Sunday, 20 December 2015

Thai copy artists & ikat silk

My favourite pair of summer pants:
sorry very small picture


They are so threadbare that I was almost worried a copy would be too big because the fibers have relaxed a lot in the past five years of wear. I had debated copying them myself by taking them apart.  I was right to consider this an urgent matter, as later on this trip they fell apart spectacularly by ripping open across the entire bottom.

 Interestingly, the shop in Bangkok said that the tracing method is much easier than taking a piece apart.  I would assume it's less precise for some reason.

Copy number 1 is in a medium weight cotton:




Copy number 2 in silk Ikat from Bangkok:



Unfortunately I forgot to ask the guys to give me all my scraps.  I am pretty sad about that as I bought 1.5 meters.  Because of the width of the looms, thai silk is always about 1 meter wide, but I am pretty sure there was a lot left over.  The tailor cut on the cross grain to maintain the pattern and I was pleased with his pattern placement on the waistband and pockets.

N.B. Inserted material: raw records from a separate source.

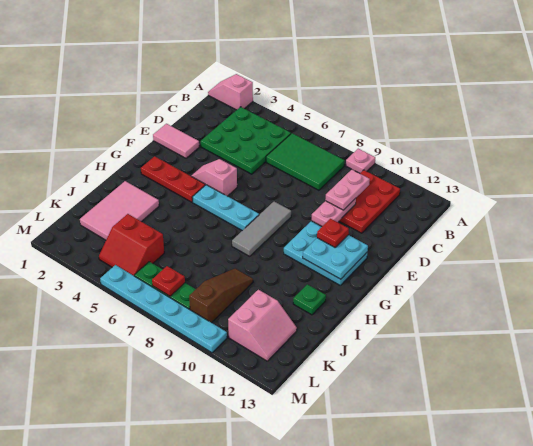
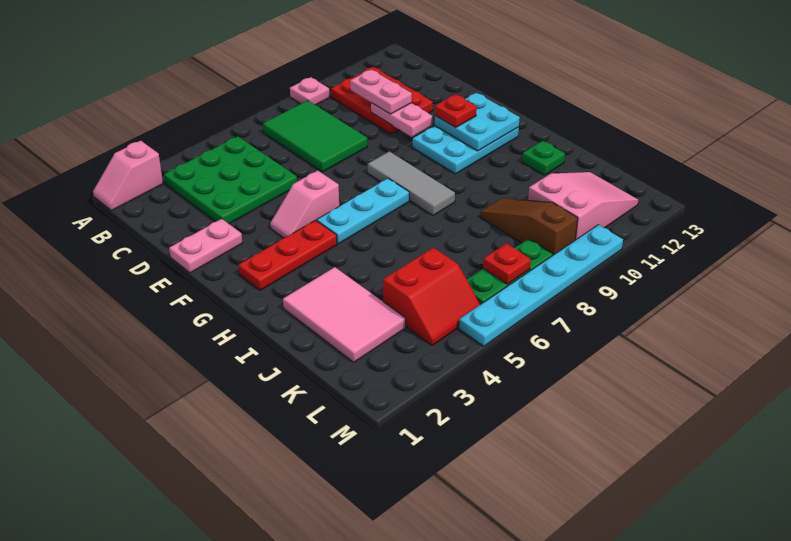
green tile B6:C8 level 1 -> green tile B7:D8 level 1
pink tile E1:E2 level 1 -> pink plate E1:E2 level 1
pink slope K11:L12 level 1 top 11 -> pink slope K10:L12 level 1 top 10

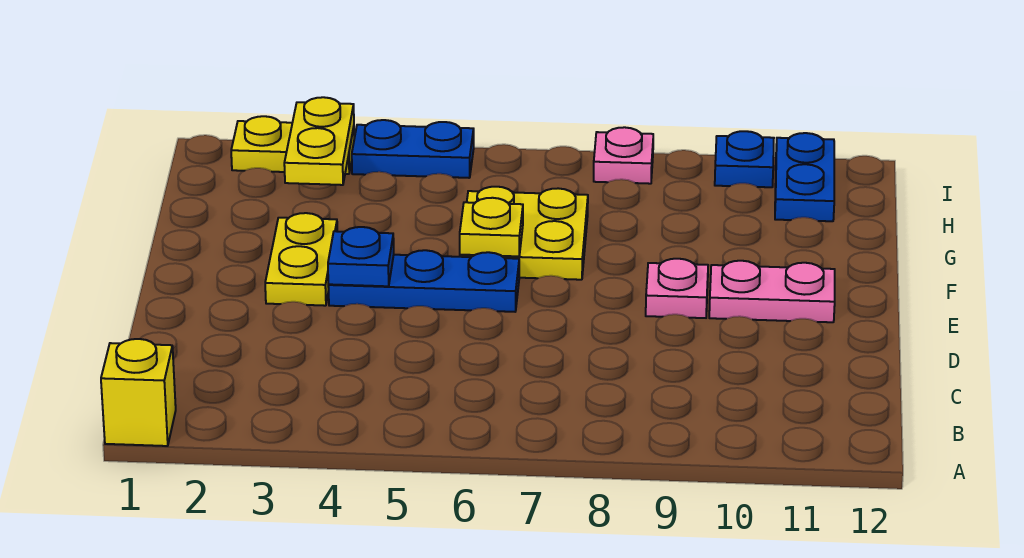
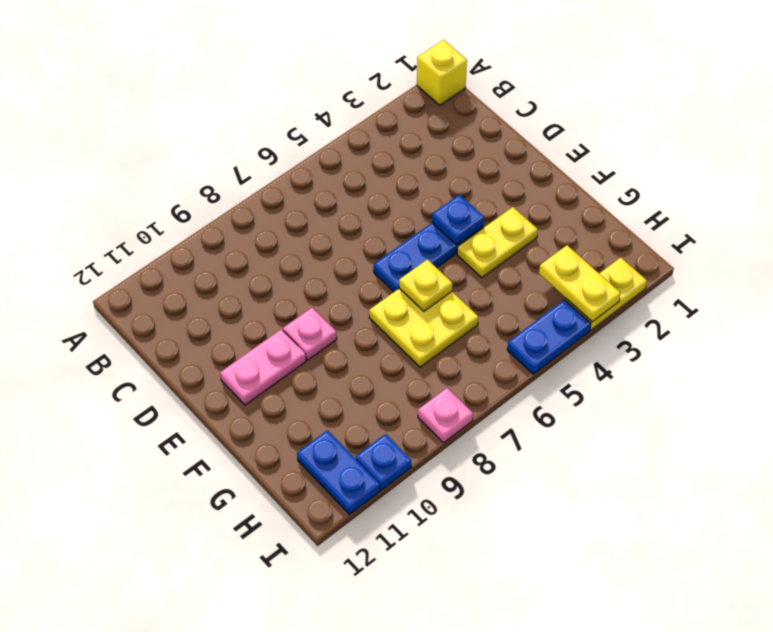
yellow plate E3:F3 level 1 -> yellow plate F3:F4 level 1

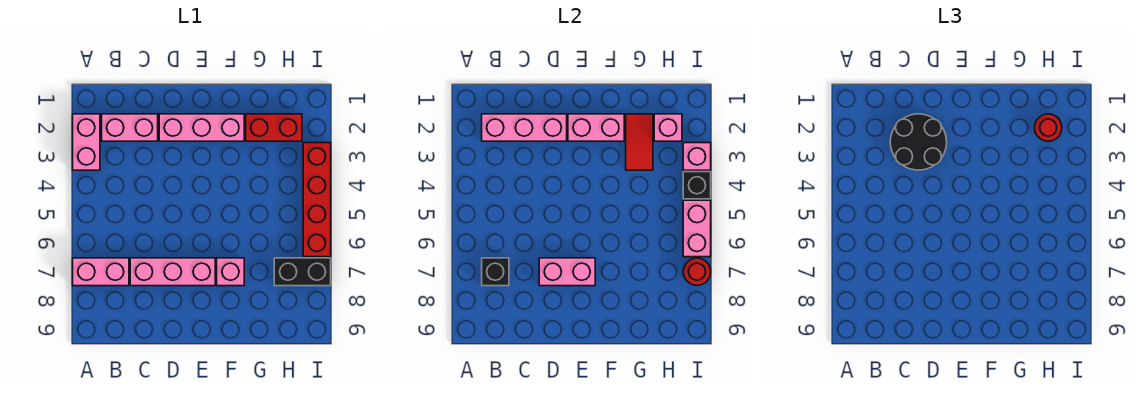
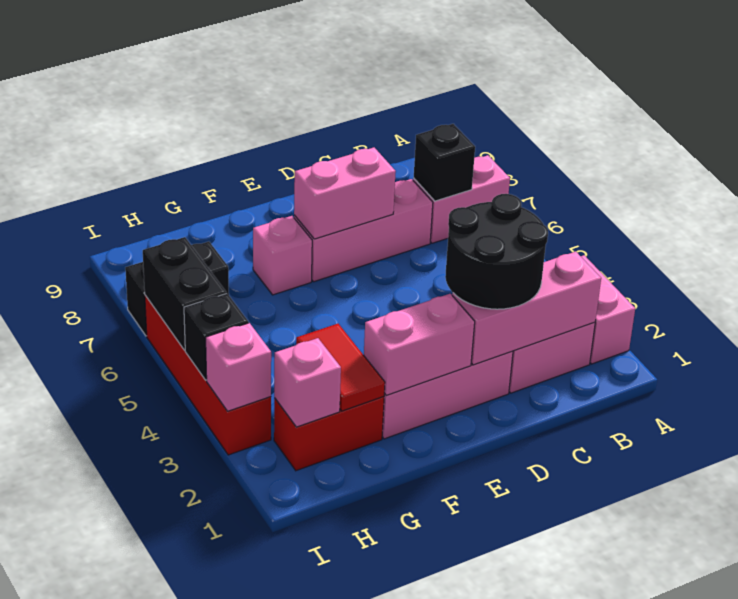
red round brick H2 level 3 -> none
pink brick I5:I6 level 2 -> black brick I5:I6 level 2
red round brick I7 level 2 -> none

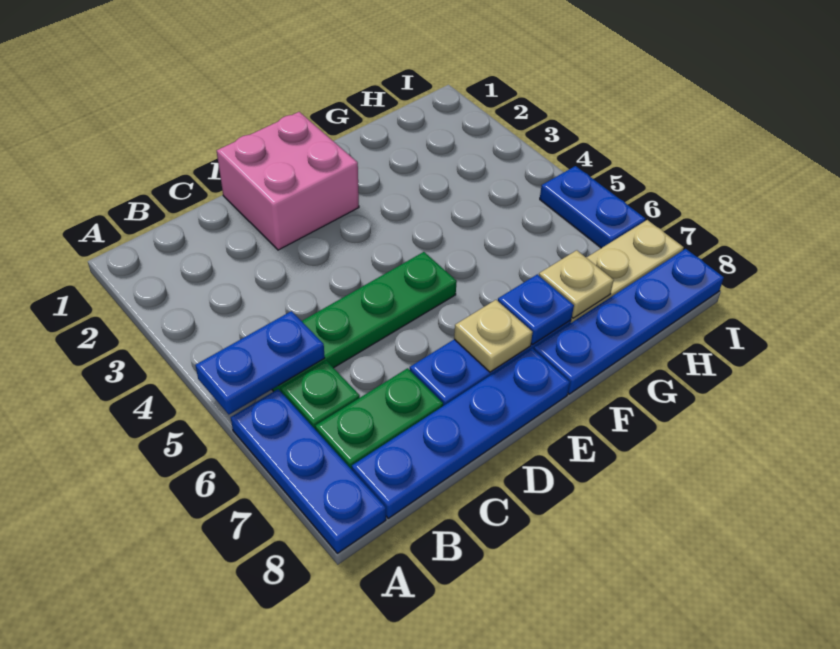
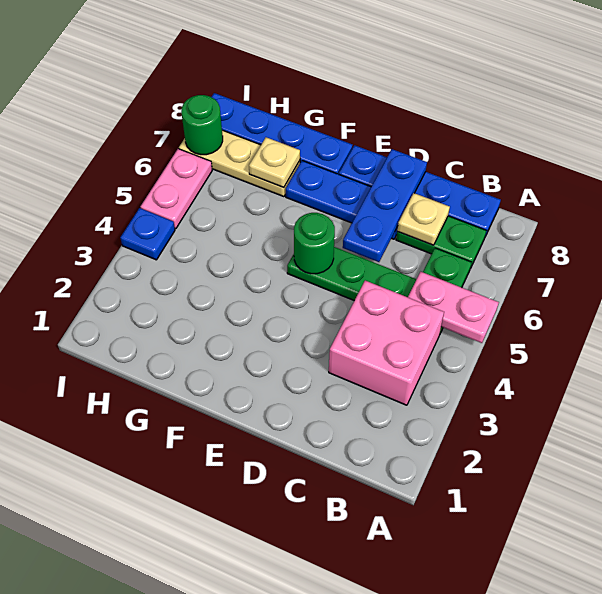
blue plate A5:B5 level 2 -> pink plate A5:B5 level 2
blue plate A6:A8 level 1 -> blue plate D6:D8 level 2
pink brick D1:E2 level 1 -> pink brick B3:C4 level 1
none -> green round brick E5 level 2
tan plate E7 level 2 -> tan plate C7 level 2
blue plate F7 level 2 -> blue plate I4 level 1
blue plate I5:I6 level 1 -> pink plate I5:I6 level 1
none -> green round brick I7 level 2

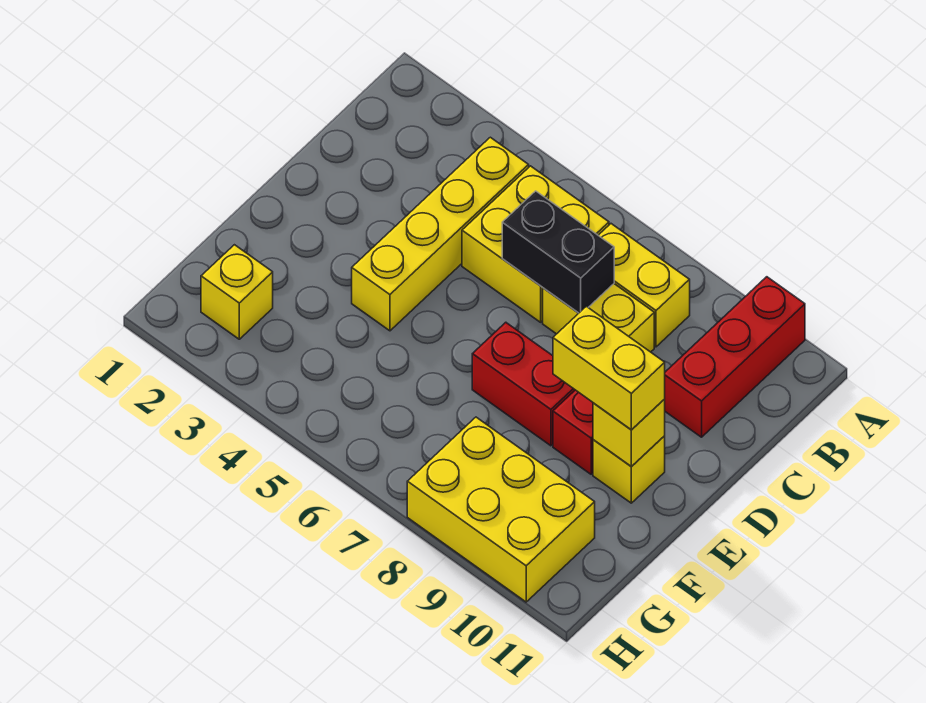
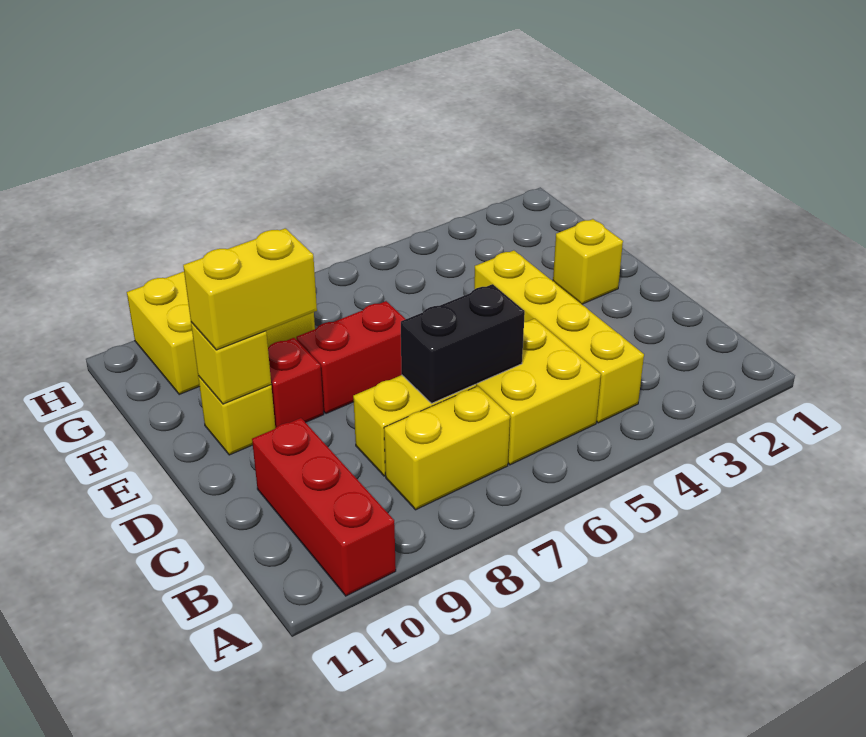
yellow brick G2 level 1 -> yellow brick E2 level 1

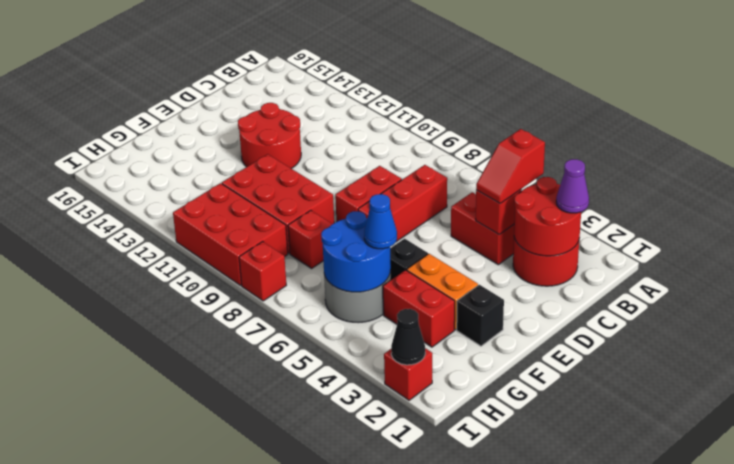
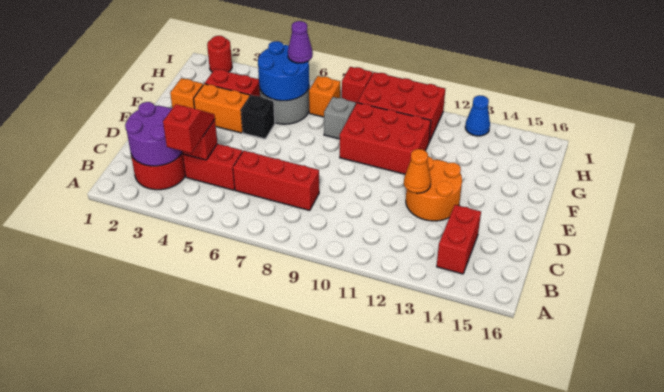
red round brick B2:C3 level 2 -> purple round brick B2:C3 level 2
purple cone B2 level 3 -> purple cone H6 level 3
red brick C7:E7 level 1 -> red brick C6:C8 level 1
red brick D8:E8 level 1 -> red brick B14:C14 level 1
red round brick D12:E13 level 1 -> orange round brick D12:E13 level 1
none -> orange cone D12 level 2
black brick F2 level 1 -> orange brick F2 level 1
blue cone G5 level 3 -> blue cone I13 level 1
red brick G8 level 1 -> grey brick G8 level 1
none -> orange brick H7 level 1
red brick I2 level 1 -> red round brick I2 level 1
black cone I2 level 2 -> none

Final opinion after wear:  I did this in the nick of time!  The waistband on both new versions is too big, but I'm hoping it'll shrink with a wash. It doesn't make them unwearable by any means.  They are of course stiffer than  my aged originals.  This copy project took two days!!  It cost me about $30 per pair, plus about $6 for the brown fabric.  Everything is finished nicely on the insides. I may regret asking for no belt loops because of this - I realised when they ripped that as the originals got looser they hung lower and lower on me, and fit less well. 

Unfortunately I was in a rush when I paid, so I can't tell you who the guys were in Bangkok that made my copies.  If you care, I can give you directions.  They were lovely gentlemen with good English, and they are good enough that they have clients in Switzerland and actually fly there to measure these dudes.  I think they aren't the cheapest out there - so far in Thailand there are sewists literally on every corner but I can't speak for the quality of everyone. 

Friday, 18 December 2015

Glutted on Textiles in Chiang Mai

Enough talking about fabric.  I don't usually take photos of people, of things in shops, or surreptitiously.  But here's the exception: a kaleidoscope of things I saw in Chiang Mai.  The children were all outside the Doi Suthep temple.  Because it was festival time in Chiang Mai, they were out of school and wore their ceremonial dress, possibly to try to get coins from tourists taking their picture.




Too bad I have nowhere to wear this amazing coat...

Hmong dress, modernised!

Silk Ikat, the blue pile.















Wednesday, 2 December 2015

More on traditional Thai weaving patterns

So in Chiang Mai I found a huge number of shops selling woven items.  Some of them come from the hilltribes in the area: the Lanna, Hmong, Karen, Tin and various other peoples.

The ikat that I discovered earlier is mostly from the silkweaving area around Buriran and Surin.  Other techniques seem to be prevalent in the hilltribes, including layered weaving and sometimes embroidery together with mixed layer weaving and ikat.  Unfortunately the shopowners with most interesting wares tend to speak no English at all.  I found one shop owned by a native English speaker, Adrian, and he was most informative.  His wares included stuff from the SUPPORT project.  From him I learned more about the SUPPORT foundation.  Apparently it is a bidirectional flow of information and products - the Queen supports the industry but to a certain degree modern design and fashion informs what is woven.  So for instance in this amazing tote bag which I just barely avoided buying, ikat is visible in the center, but the beaded decorative spirals are a non-traditional element.




On the other hand, there is Chan.  The owner spoke zero english, but did tell me that these items were made for a runway fashion show!  So this is runway fashion, hilltribe style.  A few of the tops and jackets would be wearable for daily use if you so desired, but the prices are western level, with nothing less than 150$.  (Sorry I was pretty surreptitious with my camera in his little shop.)




In many of the shops older pieces are reused - either by being incorporated into clothing or as decorative elements on bags.  I extrapolate that this is partly because the culture doesn't include as much wastefulness as in the west, but I know from speaking with some of the shop owners that many of these techniques are being lost, so the weavings have value as non-reproducible originals, and I suppose you could call them vintage elements.  One lady explained that the villages use a middleman to sell their weaving in Chiang Mai, so often jackets etc. which have been worn are resold when they aren't needed.  (I tried on an AMAZING jacket made by the Tin people, with bright pink silk embroidery, but it was 200$ and the shopowner wouldn't let me take a photo.)